Background: There are competing goals in the surgical treatment of esophageal cancer. One is to minimize the physiologic impact of the operation and the other is to maximize the resection of regional lymph nodes. The former can be accomplished with a transhiatal esophagectomy, and the latter is maximized with an open transthoracic/transabdominal en bloc resection. The relationship of the minimally invasive thoracoscopic/laparoscopic esophagectomy to these competing goals is unclear. The aim of this study was to compare the yield of resected nodes, complications, and local-regional recurrence rates after minimally invasive (MIE), transhiatal (THE) and en bloc esophagectomy (EBE)

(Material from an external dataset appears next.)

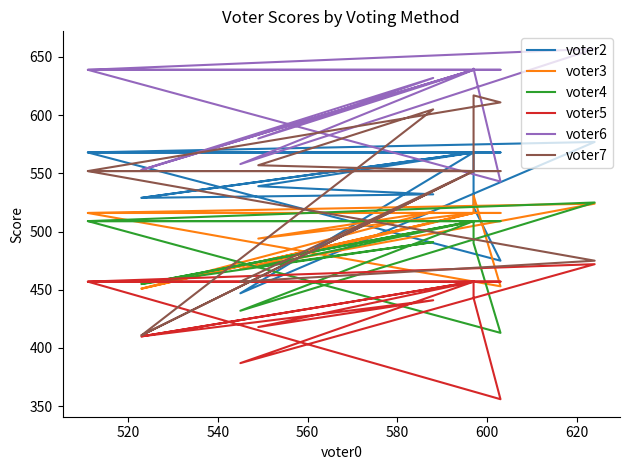

How many series are shown in this chart?

6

Methods: Retrospective review of the records of all patients from 2002 to 2008 with submucosal or deeper adenocarcinoma of the distal esophagus or gastroesophageal junction that had MIE, THE or EBE.
Results: There were 30 patients with MIE, 49 patients with THE and 108 patients with EBE. Patients in the EBE group were significantly younger (p<0.0001), while the prevalence of a major co-morbid condition was significantly greater in the MIE group (p=0.0024). There was no difference in the frequency of minor complications, but major complications were significantly more common after MIE (p=0.0066). MIE resulted in significantly more resected nodes than THE (40 vs. 33, p=0.0256). However, the EBE removed significantly more lymph nodes (median 49 nodes) compared to the other groups (p<0.0001). After MIE and EBE 50% of the resected nodes were from the mediastinum compared to only 37% in patients that had a THE. Local-regional recurrence was 7% and was similar in the 3 groups (p=0.6132).

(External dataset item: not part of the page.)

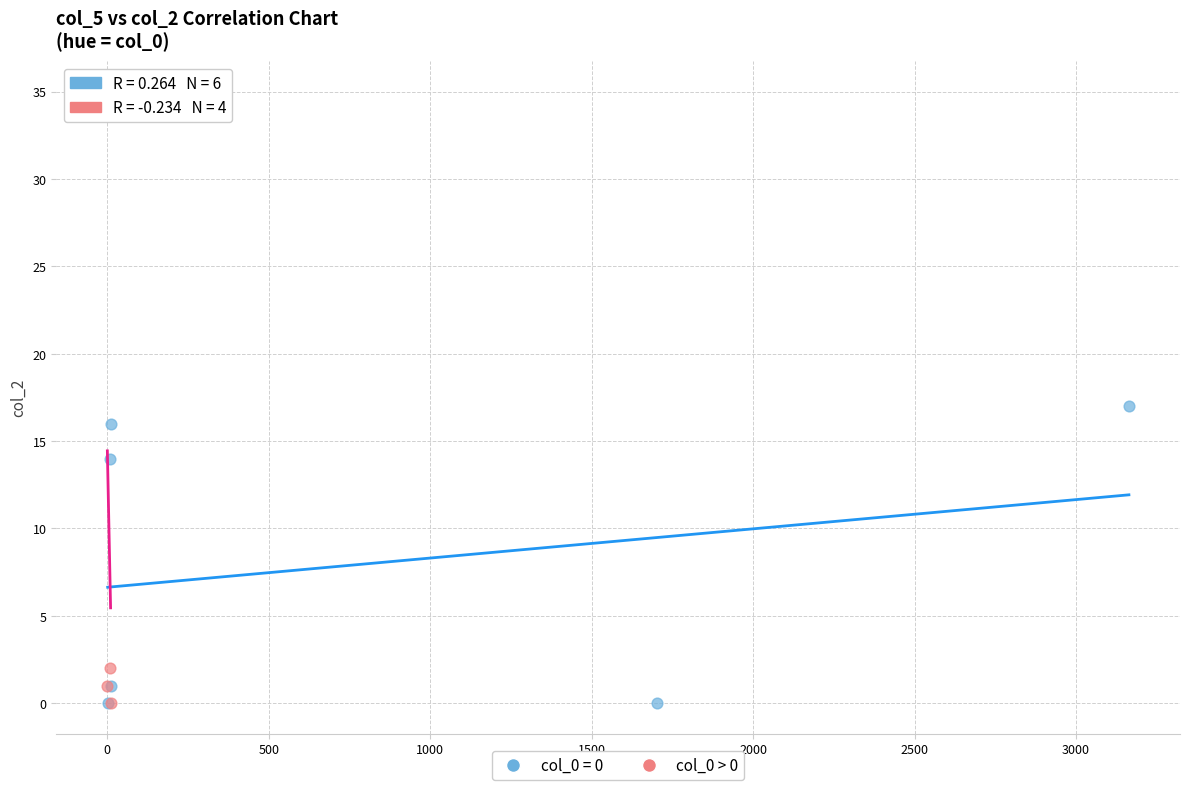

Which series has the widest spread of Y values?

col_0 > 0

Conclusion: After MIE significantly more lymph nodes were removed compared to THE, but less than with EBE. The rate of major complications was higher after MIE, which may be explained by the higher frequency of co-morbid conditions. Further follow-up will be necessary to determine whether the increased node yields with MIE lead to a long-term survival advantage in these patients compared to those that had THE.